Question

Let $a, b$ and $c$ are real numbers such that $4a + 2b + c = 0$ and $ab > 0$. Then the equation $ax^2 + bx + c = 0$ has:

• A. Unequal real roots with same sign
• B. Imaginary roots
• C. Equal roots
• D. Real roots with opposite signs

Answer 1

Answer: (D)

Real roots with opposite signs

Answer 2

The condition $4a + 2b + c = 0$ implies that $x=2$ is a root of the equation $ax^2 + bx + c = 0$, because $a(2)^2 + b(2) + c = 4a + 2b + c = 0$.

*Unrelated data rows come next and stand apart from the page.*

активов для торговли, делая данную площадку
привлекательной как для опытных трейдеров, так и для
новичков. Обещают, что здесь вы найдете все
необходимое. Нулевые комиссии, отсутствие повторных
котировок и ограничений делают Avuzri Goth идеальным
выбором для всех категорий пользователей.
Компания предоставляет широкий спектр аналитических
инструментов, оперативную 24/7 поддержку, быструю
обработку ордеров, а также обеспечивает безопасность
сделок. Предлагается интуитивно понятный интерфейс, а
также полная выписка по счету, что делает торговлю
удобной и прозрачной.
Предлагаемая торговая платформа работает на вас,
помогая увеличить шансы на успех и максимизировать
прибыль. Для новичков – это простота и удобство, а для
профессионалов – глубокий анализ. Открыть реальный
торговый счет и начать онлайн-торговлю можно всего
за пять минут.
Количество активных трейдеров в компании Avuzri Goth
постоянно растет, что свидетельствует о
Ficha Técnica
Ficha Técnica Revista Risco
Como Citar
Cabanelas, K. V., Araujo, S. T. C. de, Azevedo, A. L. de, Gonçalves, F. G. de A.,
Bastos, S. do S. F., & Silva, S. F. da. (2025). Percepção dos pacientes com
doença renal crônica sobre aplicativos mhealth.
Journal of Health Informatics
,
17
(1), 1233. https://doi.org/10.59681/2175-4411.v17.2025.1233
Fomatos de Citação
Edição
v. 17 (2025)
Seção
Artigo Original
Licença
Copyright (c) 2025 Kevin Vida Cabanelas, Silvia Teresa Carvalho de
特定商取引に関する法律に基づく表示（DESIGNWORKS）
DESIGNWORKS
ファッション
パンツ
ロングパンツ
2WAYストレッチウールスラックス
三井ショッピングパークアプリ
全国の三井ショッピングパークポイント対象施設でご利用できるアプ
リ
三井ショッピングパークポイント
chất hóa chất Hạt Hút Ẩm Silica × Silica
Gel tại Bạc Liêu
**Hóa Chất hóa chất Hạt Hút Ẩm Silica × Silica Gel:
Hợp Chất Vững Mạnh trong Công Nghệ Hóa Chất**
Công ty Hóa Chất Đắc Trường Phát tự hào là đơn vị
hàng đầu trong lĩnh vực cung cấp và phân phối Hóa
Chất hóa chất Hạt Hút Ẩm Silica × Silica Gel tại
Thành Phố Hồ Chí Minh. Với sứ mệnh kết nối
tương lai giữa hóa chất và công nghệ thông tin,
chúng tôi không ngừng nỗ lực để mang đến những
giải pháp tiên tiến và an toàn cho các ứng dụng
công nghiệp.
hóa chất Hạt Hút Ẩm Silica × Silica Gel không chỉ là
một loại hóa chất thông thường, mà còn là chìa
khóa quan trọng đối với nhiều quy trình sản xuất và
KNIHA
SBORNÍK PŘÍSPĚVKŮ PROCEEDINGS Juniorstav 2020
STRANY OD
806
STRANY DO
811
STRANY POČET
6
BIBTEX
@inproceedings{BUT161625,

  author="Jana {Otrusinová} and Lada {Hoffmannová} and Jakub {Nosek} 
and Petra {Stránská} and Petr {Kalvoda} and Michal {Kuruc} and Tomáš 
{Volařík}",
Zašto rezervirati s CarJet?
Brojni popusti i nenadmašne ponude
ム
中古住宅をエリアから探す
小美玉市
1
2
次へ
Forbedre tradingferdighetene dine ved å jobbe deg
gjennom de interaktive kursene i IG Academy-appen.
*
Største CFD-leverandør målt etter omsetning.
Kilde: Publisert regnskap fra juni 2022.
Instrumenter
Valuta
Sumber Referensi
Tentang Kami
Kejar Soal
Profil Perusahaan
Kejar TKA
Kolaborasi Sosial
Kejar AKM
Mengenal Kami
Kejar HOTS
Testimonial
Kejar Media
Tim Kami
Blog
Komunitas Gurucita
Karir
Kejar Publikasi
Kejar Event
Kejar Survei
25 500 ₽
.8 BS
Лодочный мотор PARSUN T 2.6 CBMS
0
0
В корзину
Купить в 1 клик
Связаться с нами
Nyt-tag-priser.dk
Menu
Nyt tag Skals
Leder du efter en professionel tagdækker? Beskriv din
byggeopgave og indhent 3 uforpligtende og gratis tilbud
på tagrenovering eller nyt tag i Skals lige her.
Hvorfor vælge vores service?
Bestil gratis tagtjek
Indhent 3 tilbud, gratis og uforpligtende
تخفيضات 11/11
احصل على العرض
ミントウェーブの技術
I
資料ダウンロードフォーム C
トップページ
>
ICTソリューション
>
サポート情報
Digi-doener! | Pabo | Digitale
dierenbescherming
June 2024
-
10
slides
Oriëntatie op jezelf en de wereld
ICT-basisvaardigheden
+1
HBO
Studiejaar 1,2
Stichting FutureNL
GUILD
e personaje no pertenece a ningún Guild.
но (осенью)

Let the roots be $x_1$ and $x_2$. We know $x_1 = 2$. From Vieta's formulas: Sum of roots: $x_1 + x_2 = 2 + x_2 = -\frac{b}{a}$ Product of roots: $x_1 \cdot x_2 = 2 \cdot x_2 = \frac{c}{a}$

Given $ab > 0$, this means $a$ and $b$ have the same sign, so $\frac{b}{a} > 0$. From the sum of roots: $2 + x_2 = -\frac{b}{a}$. Since $\frac{b}{a} > 0$, then $-\frac{b}{a} < 0$. Therefore, $2 + x_2 < 0$, which implies $x_2 < -2$.

Since one root is $2$ (positive) and the other root $x_2$ is less than $-2$ (negative), the roots have opposite signs. Both roots are real and unequal.